__BRIEF__
Report only how many lines of the entries below contain the string "from".
── MATERIAL SHOWN ──
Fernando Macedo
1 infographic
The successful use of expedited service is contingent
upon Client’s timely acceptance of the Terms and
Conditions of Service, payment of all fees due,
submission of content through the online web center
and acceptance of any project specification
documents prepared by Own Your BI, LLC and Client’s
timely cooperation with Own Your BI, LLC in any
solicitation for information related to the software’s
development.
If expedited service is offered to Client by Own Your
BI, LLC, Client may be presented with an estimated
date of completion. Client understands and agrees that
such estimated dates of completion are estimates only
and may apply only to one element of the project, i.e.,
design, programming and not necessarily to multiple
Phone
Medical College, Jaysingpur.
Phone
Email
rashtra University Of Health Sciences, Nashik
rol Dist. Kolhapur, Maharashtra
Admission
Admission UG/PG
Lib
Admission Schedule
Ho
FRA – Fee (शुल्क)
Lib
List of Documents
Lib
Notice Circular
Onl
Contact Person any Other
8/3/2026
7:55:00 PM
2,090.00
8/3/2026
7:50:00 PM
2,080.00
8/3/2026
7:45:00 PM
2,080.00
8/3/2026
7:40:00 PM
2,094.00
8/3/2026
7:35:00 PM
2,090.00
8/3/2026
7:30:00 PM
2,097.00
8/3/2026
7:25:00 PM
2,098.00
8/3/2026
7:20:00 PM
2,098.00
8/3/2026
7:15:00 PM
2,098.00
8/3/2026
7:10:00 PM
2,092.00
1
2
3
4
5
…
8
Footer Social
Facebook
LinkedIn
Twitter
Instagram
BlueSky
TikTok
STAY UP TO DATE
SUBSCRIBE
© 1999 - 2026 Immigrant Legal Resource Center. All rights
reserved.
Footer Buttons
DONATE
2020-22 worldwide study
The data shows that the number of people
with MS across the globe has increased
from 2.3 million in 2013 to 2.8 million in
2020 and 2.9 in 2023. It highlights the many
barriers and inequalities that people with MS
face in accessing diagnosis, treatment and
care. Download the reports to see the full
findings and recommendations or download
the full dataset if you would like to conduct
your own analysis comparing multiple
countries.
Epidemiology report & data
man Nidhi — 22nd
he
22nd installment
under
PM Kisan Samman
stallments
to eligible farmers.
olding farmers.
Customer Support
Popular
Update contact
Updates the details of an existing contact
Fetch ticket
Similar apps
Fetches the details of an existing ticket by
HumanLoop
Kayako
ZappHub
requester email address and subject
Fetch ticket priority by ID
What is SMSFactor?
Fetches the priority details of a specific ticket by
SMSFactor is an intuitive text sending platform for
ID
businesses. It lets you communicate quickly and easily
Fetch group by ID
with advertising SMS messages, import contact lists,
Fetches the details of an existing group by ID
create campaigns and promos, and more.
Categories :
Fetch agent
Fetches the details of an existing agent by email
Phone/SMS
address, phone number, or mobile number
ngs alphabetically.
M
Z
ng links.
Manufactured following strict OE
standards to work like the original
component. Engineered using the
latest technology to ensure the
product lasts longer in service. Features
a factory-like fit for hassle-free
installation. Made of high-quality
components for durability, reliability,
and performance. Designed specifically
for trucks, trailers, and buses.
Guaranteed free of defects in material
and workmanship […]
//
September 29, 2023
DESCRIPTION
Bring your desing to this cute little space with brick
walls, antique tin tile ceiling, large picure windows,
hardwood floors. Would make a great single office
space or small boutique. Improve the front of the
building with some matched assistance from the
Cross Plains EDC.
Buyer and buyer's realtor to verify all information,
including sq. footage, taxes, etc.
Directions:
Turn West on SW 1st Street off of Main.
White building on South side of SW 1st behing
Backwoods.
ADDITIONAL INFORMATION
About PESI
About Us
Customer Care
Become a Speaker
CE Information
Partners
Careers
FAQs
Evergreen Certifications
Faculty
───
__RESPONSE TO THE TASK__
2